Tourism has brought affluence and a more exclusive market. Overseas visitors have been quick to seize upon Franschhoek's potential. Many have returned to buy farms and help develop the wine industry; or run guest-houses and restaurants in the village.
They have brought with them an air of sophistication and know-how. They are restoring the old houses and teaching the locals a thing or two about tourism. The town is more cosmopolitan than even its French veneer suggests. The Germans, the Brits, Italians and Americans are not the only newcomers, however.
The well-heeled and hell-wheeled urbanites of Cape Town and Gauteng are also taking to country life. The local council has sub-divided farms and plots to meet the growing demand. Inevitably, property prices have soared and old-time residents are finding it hard not to sell. Many are taking the money and setting up shop elsewhere. Gansbaai, up the coast from the whale-watcher's resort of Hermanus, seems a popular retirement choice.

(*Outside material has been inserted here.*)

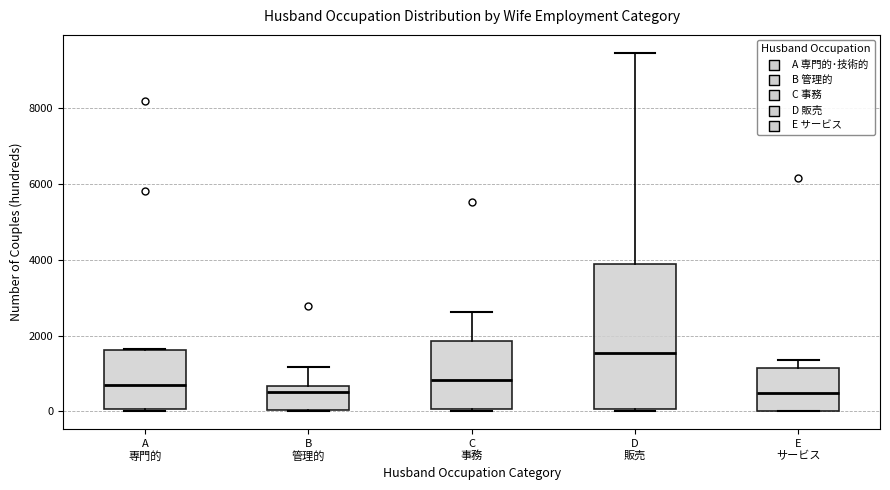

Where is the upper edge of the box for E サービス on the y-axis? The values are not printed on the chart, so give them approximately, as read against the axis.

1200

Franschoek's innkeeper, however, is not one to cry over spilt milk. He is not packing up for the coast. His establishment is undergoing major refurbishments. The bar is moving around the back; making way for a coffee shop and deli and the hotel rooms are being turned into self-catering holiday units.
On Bastille Day, Franschoek's vignerons and auberges, its continental residents and designer tourists, its Gallic guest houses and galleries and horse-drawn carts would seem to suggest that Franschoek has survived South Africa's revolution just fine. But underneath the trappings of festival the old days and the old ways are in decline, overthrown by a shiny, plastic new world order.
The breeze that sweeps over the naked vineyards and winter grass carries the whiff of foreign currency rather than the farmyard. Revolutions do not always begin in the streets. Sometimes, they take to the bistros.